Belum habis masa hukumannya, Nazar kembali divonis dalam kasus gratifikasi dan pencucian uang. Ia terbukti menerima gratifikasi untuk sejumlah proyek di bidang pendidikan dan kesehatan dengan total mencapai Rp40,37 miliar. Hakim memvonisnya enam tahun penjara pada 15 Juni 2016.
Ia resmi bebas murni pada April 2020 setelah menjalani cuti menjelang bebas. Saat mengunjungi Bapas Bandung pada Agustus 2020 dan ditanya apakah ia akan kembali aktif dalam politik nasional atau tidak, Nazar menyerahkannya kepada Yang Mahakuasa. "Ya biar Allah yang mengatur jalannya, saya fokus kepada akhirat," ucap Nazar.
Tak lama setelah itu, nama Nazar mencuat karena terlibat dalam Konferensi Luar Biasa (KLB) Partai Demokrat di Deli Serdang, Sumatera Utara, pada Maret 2021. Wajahnya terlihat dalam kongres yang bertujuan melengserkan AHY itu dan ia disebut-sebut menjadi 'juru bayar'. Marzuki Alie yang juga terlibat KLB Deli Serdang menampik dugaan Nazaruddin bertindak sebagai bendahara umum, tetapi ia mengakui Nazaruddin juga masuk dalam kubu itu.
Muhammad Romahurmuziy
Eks Ketua Umum Partai Persatuan Pembangunan (PPP) Muhammad Romahurmuziy yang akrab disapa Rommy terjerat kasus dugaan suap seleksi jabatan di Kementerian Agama tahun 2018-2019. Ia didakwa menerima suap sejumlah Rp325 juta untuk menjadikan Haris Hasanudin dan Muhammad Muafaq kepala kantor wilayah. Pada 15 Maret 2019, Rommy terciduk operasi tangkap tangan (OTT) KPK di Surabaya.
Majelis Hakim memvonisnya dua tahun penjara dalam persidangan di Pengadilan Tipikor pada 20 Januari 2020, lebih ringan dua tahun dari tuntutan jaksa.

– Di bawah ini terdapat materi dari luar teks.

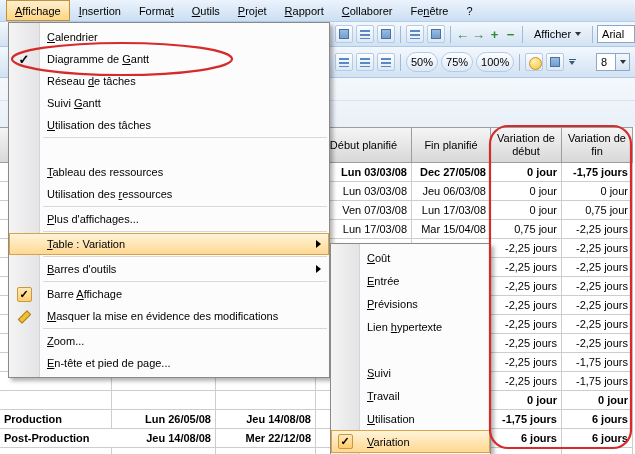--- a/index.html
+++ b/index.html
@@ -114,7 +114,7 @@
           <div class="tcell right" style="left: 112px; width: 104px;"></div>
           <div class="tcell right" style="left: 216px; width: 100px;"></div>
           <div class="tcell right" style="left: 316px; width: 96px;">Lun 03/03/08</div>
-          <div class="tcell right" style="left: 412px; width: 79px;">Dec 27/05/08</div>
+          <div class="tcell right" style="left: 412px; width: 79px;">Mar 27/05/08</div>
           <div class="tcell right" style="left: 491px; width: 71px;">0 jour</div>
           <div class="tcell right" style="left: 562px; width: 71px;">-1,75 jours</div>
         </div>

Setelah mengajukan banding, hukumannya berkurang menjadi satu tahun dan ia resmi bebas dari rumah tahanan (Rutan) K4 di Gedung KPK pada Maret 2020.
Dua tahun namanya surut dari kancah perpolitikan nasional setelah bebas, Rommy lalu dipilih menjadi Ketua Majelis Pertimbangan Dewan Pimpinan Pusat (DPP) PPP. "Kuterima pinangan ini dengan Bismillah. Tiada lain kecuali mengharapkan berkah, agar warisan ulama ini kembali merekah," tulis Rommy dalam unggahan Instagram-nya, Senin (2/1/2023).
DPP PPP menilai kembalinya Rommy ke panggung politik dan menempati jabatan strategis merupakan hal biasa, karena meskipun berstatus mantan narapidana korupsi, hak politiknya tak dicabut oleh pengadilan.
"Jadi sah-sah saja beliau kembali ke politik," ujar Ketua DPP PPP Achmad Baidowi atau Awiek, Senin (2/1/2023).
Ditambah lagi, menurutnya, berdasarkan putusan Mahkamah Konstitusi (MK), seorang narapidana korupsi boleh mengajukan diri sebagai caleg jika tuntutan hukumannya di bawah lima tahun.
Kembalinya Rommy menjadi cibiran banyak orang, tetapi PPP tetap teguh membelanya. Sama seperti Demokrat masih mengandalkan dan percaya kepada Andi Mallarangeng, PPP juga masih menerima Rommy dengan lapang dada, tak peduli apa pun opini masyarakat. "Mas Rommy di mata teman-teman PPP masih memiliki kemampuan membesarkan partai," tambah Awiek.